Fast-thinking students solve businesses' IT woes
St. Francis High School team heads to national contest
They excelled in their high school Advanced Placement Cisco Networking course and they scored second in the state for their work on a network design test, presented before a panel of information technology professionals.
Now, St. Francis High School Future Business Leaders of America teammates Ray Moths, Tony Corso and Thomas Fera are packing their bags for a trip to Atlanta for the national competition June 25 to 29.
The high school has had an FBLA team for the past three years, but this is the first year the group is being led by business education teacher Dan Schramka. This also marks the first year Ray, Tony and Thomas are in the group and the first school year that the group is competing in network design. Their goal is to create a computer network for a business that will run successfully.
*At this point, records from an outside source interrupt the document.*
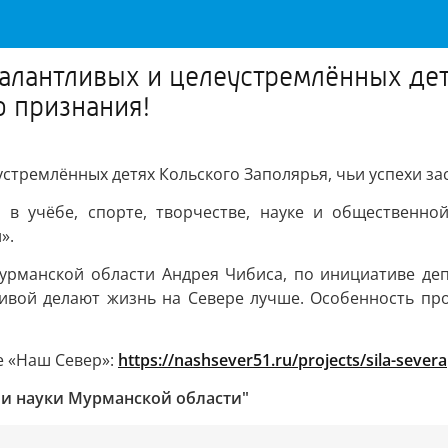
талантливых и целеустремлённых дет
 признания!
устремлённых детях Кольского Заполярья, чьи успехи з
в учёбе, спорте, творчестве, науке и общественной
».
урманской области Андрея Чибиса, по инициативе де
ивой делают жизнь на Севере лучше. Особенность про
е «Наш Север»:
https://nashsever51.ru/projects/sila-severa
 и науки Мурманской области"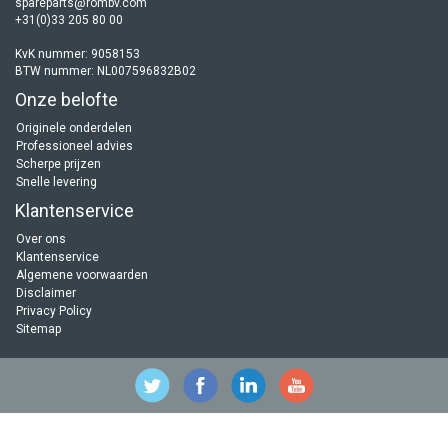
spareparts@rombv.com
+31(0)33 205 80 00
KvK nummer: 9058153
BTW nummer: NL007596832B02
Onze belofte
Originele onderdelen
Professioneel advies
Scherpe prijzen
Snelle levering
Klantenservice
Over ons
Klantenservice
Algemene voorwaarden
Disclaimer
Privacy Policy
Sitemap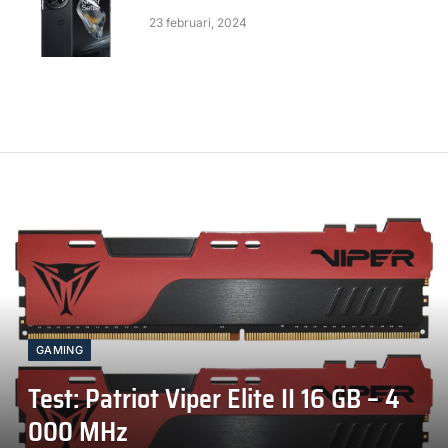
23 februari, 2024
GAMING
Test: Patriot Viper Elite II 16 GB – 4
000 MHz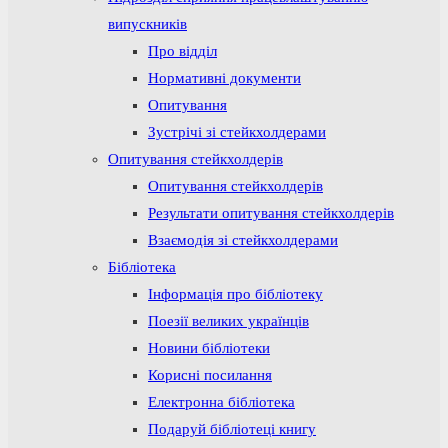
випускників
Про відділ
Нормативні документи
Опитування
Зустрічі зі стейкхолдерами
Опитування стейкхолдерів
Опитування стейкхолдерів
Результати опитування стейкхолдерів
Взаємодія зі стейкхолдерами
Бібліотека
Інформація про бібліотеку
Поезії великих українців
Новини бібліотеки
Корисні посилання
Електронна бібліотека
Подаруй бібліотеці книгу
"We are literally put in front of guys who we hope to be someday in the business world," Thomas said. "I think it's a really great experience."
About 20 minutes before they are scheduled to give their presentation before a group of IT professionals, the students are given a packet, containing a case study. Then the group must analyze the case and implement a business strategy to repair the technology, which also entails drawing a wiring diagram, Thomas explained.
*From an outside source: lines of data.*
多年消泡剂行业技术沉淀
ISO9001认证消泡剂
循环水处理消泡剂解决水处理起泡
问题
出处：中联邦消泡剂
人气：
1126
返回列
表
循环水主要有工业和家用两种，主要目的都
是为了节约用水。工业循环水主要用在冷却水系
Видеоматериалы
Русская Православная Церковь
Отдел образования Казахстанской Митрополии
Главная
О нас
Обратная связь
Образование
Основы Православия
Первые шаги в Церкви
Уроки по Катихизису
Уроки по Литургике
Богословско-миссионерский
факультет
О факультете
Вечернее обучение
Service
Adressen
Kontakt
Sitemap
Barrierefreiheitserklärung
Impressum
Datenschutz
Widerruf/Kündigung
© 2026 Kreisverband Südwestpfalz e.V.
To solve the case in a short amount of time, each teammate solves a specific aspect of the problem. In the state competition, Ray worked on new computer and hardware installations, Tony focused on user training and infrastructure upgrades, and Thomas oversaw security and server implementation.
Competitors are judged on their background, how they approach and solve the case study, and their presentation. Effectively communicating and abiding by the "strict dress code" are huge components of the score, Schramka said.
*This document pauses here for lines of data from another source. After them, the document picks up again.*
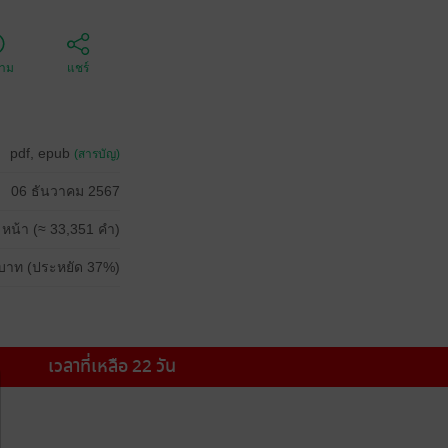
ตาม
แชร์
pdf, epub
(สารบัญ)
06 ธันวาคม 2567
 หน้า (≈ 33,351 คำ)
บาท (ประหยัด 37%)
เวลาที่เหลือ 22 วัน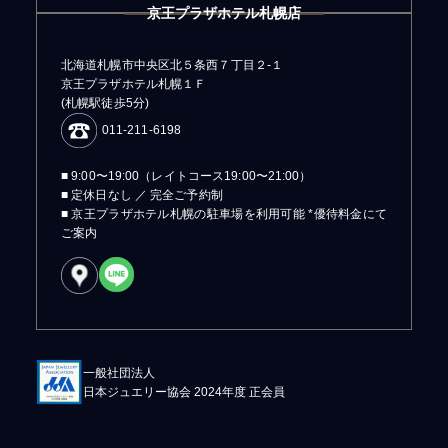
京王プラザホテル札幌店
北海道札幌市中央区北５条西７丁目２-１
京王プラザホテル札幌１Ｆ
(札幌駅徒歩5分)
011-211-6198
■ 9:00〜19:00（レイトコース19:00〜21:00）
■ 定休日なし ／ 完全ご予約制
■ 京王プラザホテル札幌の駐車場を利用可能 *優待料金にて
ご案内
一般社団法人
日本ジュエリー協会 2024年度 正会員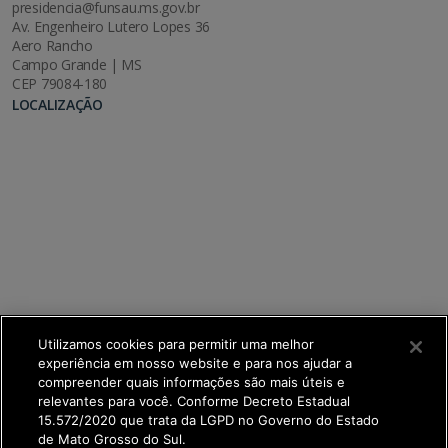
presidencia@funsau.ms.gov.br
Av. Engenheiro Lutero Lopes 36
Aero Rancho
Campo Grande | MS
CEP 79084-180
LOCALIZAÇÃO
Utilizamos cookies para permitir uma melhor
experiência em nosso website e para nos ajudar a
compreender quais informações são mais úteis e
relevantes para você. Conforme Decreto Estadual
15.572/2020 que trata da LGPD no Governo do Estado
de Mato Grosso do Sul.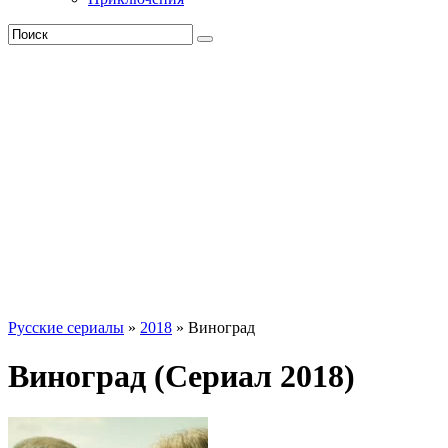
Русские сериалы
»
2018
» Виноград
Виноград (Сериал 2018)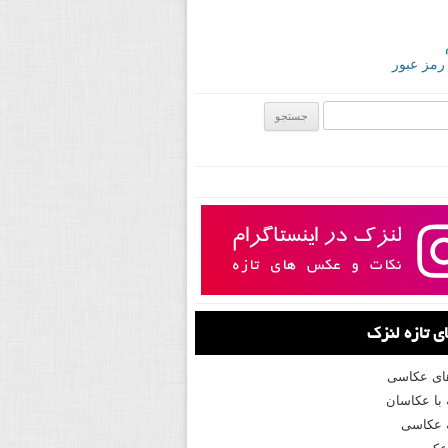
 رمز عبور
ی:
 تازه لنزک
های عکاسی
با عکاسان
 عکاسی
"So it's good, it really gives them some nice exposure to the real business world," he said. "That's why I think a lot of kids take advantage of this competition."
Because the case study is distributed to the group minutes before a set presentation, practicing for the event mostly consists of building public speaking skills, Thomas said. Mastering the subject beforehand is crucial in the competitions.
"There's always new stuff to learn because IT is something that changes from year to year," he said. "You always have to keep up with the current trends."
Ray and Tony are juniors and plan to participate again next year, but they will have to choose a new category, Tony said.
Thomas is a senior and will attend Marquette University this fall in pursuit of a business degree.
The FBLA program is for high school students and prepares them for Phi Beta Lambda, the college program.
Ray, Tony and Thomas also are a step closer to earning their Cisco Certified Networking Associate certification. Because they have already taken the AP course, all the team members need to become certified is to take one more course at a postsecondary school and to take the CCNA test.
"That's a professional certification," Tony said. "That's quite valued in the IT world."
FBLA-PBL has about 215,000 high school members and 11,000 postsecondary-school members, according to the FBLA-PBL Web site.